§ Text:
--- START ---

In a show that pulverizes you with one show-stopper after another, I was especially galvanized by the Kiss Me Kate pas de deux Fosse created for himself and Carol Haney in the “From This Moment On” number at M-G-M; the precision, timing and body language of the libidinous legs-for-days Elizabeth Parkinson (the dancing Nicole Kidman!) to the famous trumpet solo in Benny Goodman’s “Sing, Sing, Sing” (from the 1978 production of Dancin’ ); the synchronized sweetness of “Steam Heat”; the spectacular singing of “Life Is Just a Bowl of Cherries” by sexy Valarie Pettiford. I could go on from here to next season, but I don’t dream I will experience anything more exhilarating than this brilliant, blazing bonfire of entertainment.

Critics who grouse that Fosse neglects to offer insight into the man himself (and everyone else who finds him as fascinating as I do) are urged to drop in at the Museum of Television & Radio on West 52nd Street, where a rare 45-minute “live” 1962 telecast about Fosse and Ms. Verdon, which appeared on the great CBS weekend show American Musical Theater , is being projected every day through the end of February. This particular show traces the origins of the couple’s careers and features both of them in rare performances from all of their shows. They also answer candid questions from an audience of New York City high school students. Terminally shy, Fosse keeps looking at his shoes.

--- END ---

§ The data:

--- START ---

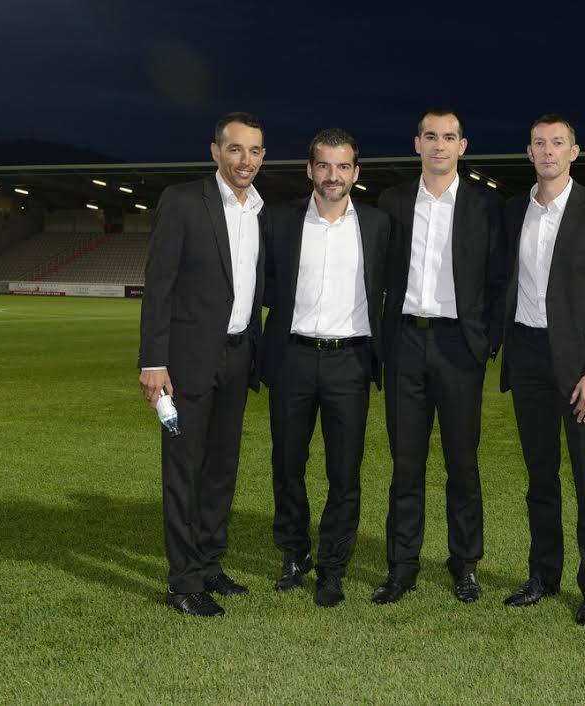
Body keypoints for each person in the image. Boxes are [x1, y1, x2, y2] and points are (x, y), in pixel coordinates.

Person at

--- END ---

§ Task goal: Copy the passage of the Fosse review starting at "Critics who grouse" and ending at "at his shoes.", replacing "telecast" with "broadcast".

§ Response to this exercise:
Critics who grouse that Fosse neglects to offer insight into the man himself (and everyone else who finds him as fascinating as I do) are urged to drop in at the Museum of Television & Radio on West 52nd Street, where a rare 45-minute “live” 1962 broadcast about Fosse and Ms. Verdon, which appeared on the great CBS weekend show American Musical Theater , is being projected every day through the end of February. This particular show traces the origins of the couple’s careers and features both of them in rare performances from all of their shows. They also answer candid questions from an audience of New York City high school students. Terminally shy, Fosse keeps looking at his shoes.